EXTRACT TO READ -
Tropomyosin and a gigantic filamentous protein, nebulin, stabilize thin filaments laterally. Nebulin consists of about 185 imperfect repeats of 35 amino acids that interact with each actin subunit, tropomyosin, and troponin along the length of thin filaments. Interactions with tropomodulin and Z disk proteins anchor nebulin at the two ends of the thin filament. Acting as a ruler and a cap, nebulin and tropomodulin help to set the length of thin filaments.

Thick Filaments

The self-assembly of myosin II (see Fig. 5-7) establishes the bipolar architecture of striated muscle thick filaments (Fig. 39-6). Some features of thick filaments are invariant, such as a backbone consisting of myosin tails, a surface array of myosin heads, the 14.3-nm stagger between rows of heads, and a central bare zone formed by antiparallel packing of tails. Filaments may vary in length, diameter, and organization of the helical array of heads in various species. Invertebrate thick filaments have a core of paramyosin, a second coiled-coil protein, which is not found in vertebrates.

Several accessory proteins stabilize thick filaments (Table 39-1). Thick filaments in most striated muscles are girdled at intervals by semicircular bands of a protein that is, coincidentally, called C-protein. C-protein consists of fibronectin III and immunoglobulin domains. The “M line” in the center of the sarcomere is a three-dimensional array of protein cross-links that maintains the precise registration of thick filaments. At least three structural proteins and the enzyme MM-creatine phosphokinase (which transfers phosphate from creatine-phosphate to ADP) are located in the M line.

Titin Filaments

A third array of protein filaments lies parallel to the thin and thick filaments, connecting the Z disk to the thick filaments and the M line (Fig. 39-7). Hard to preserve for electron microscopy, these diaphanous filaments were neglected for years. Each filament is a single polypeptide named titin (after mythological giants), so named because of its remarkable size: more than 30,000 amino acids folded into a linear array of 300 immunoglobulin and fibronectin II domains measuring more than 1.2 μm long. Titin is thought to be the largest protein encoded by the human genome.

PROBLEMS TO WORK ON -
• a. In the muscle filament passage, quote everything from "Several accessory proteins" to "the M line.".
• b. Translate into Spanish this sentence from the muscle filament passage: "Invertebrate thick filaments have a core of paramyosin, a second coiled-coil protein, which is not found in vertebrates."
• c. Answer these questions from the muscle filament passage:
(i) Approximately how many imperfect repeats make up nebulin, and how many amino acids are in each?
(ii) Which two kinds of domains make up C-protein?
(iii) How many amino acids does titin contain?

RECORDS -
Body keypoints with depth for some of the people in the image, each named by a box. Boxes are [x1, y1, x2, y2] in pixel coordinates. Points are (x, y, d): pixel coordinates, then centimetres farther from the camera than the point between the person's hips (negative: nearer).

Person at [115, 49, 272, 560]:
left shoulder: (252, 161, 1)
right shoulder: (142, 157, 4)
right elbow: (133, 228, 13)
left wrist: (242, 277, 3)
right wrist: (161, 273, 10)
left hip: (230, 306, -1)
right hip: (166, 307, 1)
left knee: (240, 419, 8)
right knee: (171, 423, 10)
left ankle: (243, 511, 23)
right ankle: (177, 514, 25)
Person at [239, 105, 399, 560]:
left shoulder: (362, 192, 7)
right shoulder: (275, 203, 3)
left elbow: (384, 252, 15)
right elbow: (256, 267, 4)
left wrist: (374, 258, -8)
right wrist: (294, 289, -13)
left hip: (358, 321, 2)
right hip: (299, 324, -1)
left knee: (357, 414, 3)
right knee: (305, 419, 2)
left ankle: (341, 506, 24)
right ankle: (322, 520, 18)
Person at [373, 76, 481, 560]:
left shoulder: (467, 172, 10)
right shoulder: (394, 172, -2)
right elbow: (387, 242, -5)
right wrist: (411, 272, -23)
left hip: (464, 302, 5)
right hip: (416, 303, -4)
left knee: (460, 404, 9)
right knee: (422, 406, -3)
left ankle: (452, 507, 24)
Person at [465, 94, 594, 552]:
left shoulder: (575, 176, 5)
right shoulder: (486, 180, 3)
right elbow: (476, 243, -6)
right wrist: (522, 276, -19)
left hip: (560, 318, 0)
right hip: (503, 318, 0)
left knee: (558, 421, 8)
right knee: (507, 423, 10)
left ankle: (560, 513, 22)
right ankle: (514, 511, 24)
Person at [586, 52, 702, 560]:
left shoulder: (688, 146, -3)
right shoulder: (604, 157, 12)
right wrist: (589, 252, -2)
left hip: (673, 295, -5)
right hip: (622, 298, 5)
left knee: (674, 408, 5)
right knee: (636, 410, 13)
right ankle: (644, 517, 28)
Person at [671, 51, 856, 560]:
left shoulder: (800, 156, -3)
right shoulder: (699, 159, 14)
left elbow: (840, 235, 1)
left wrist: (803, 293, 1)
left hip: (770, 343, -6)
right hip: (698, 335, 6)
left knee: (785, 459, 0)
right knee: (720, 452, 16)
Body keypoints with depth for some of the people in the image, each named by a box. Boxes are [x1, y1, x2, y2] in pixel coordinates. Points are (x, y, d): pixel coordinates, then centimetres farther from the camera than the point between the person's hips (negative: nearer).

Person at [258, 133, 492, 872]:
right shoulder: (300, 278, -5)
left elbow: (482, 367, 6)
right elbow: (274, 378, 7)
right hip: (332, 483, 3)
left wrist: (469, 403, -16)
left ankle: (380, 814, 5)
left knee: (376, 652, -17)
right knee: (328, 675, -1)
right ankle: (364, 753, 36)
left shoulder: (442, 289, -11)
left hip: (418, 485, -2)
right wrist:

EXPECTED RESPONSES -
• a.
Several accessory proteins stabilize thick filaments (Table 39-1). Thick filaments in most striated muscles are girdled at intervals by semicircular bands of a protein that is, coincidentally, called C-protein. C-protein consists of fibronectin III and immunoglobulin domains. The “M line” in the center of the sarcomere is a three-dimensional array of protein cross-links that maintains the precise registration of thick filaments. At least three structural proteins and the enzyme MM-creatine phosphokinase (which transfers phosphate from creatine-phosphate to ADP) are located in the M line.

• b. Los filamentos gruesos de los invertebrados tienen un núcleo de paramiosina, una segunda proteína de hélice superenrollada, que no se encuentra en los vertebrados.

• c.
(i) About 185 repeats of 35 amino acids each.
(ii) Fibronectin III and immunoglobulin domains.
(iii) More than 30,000 amino acids.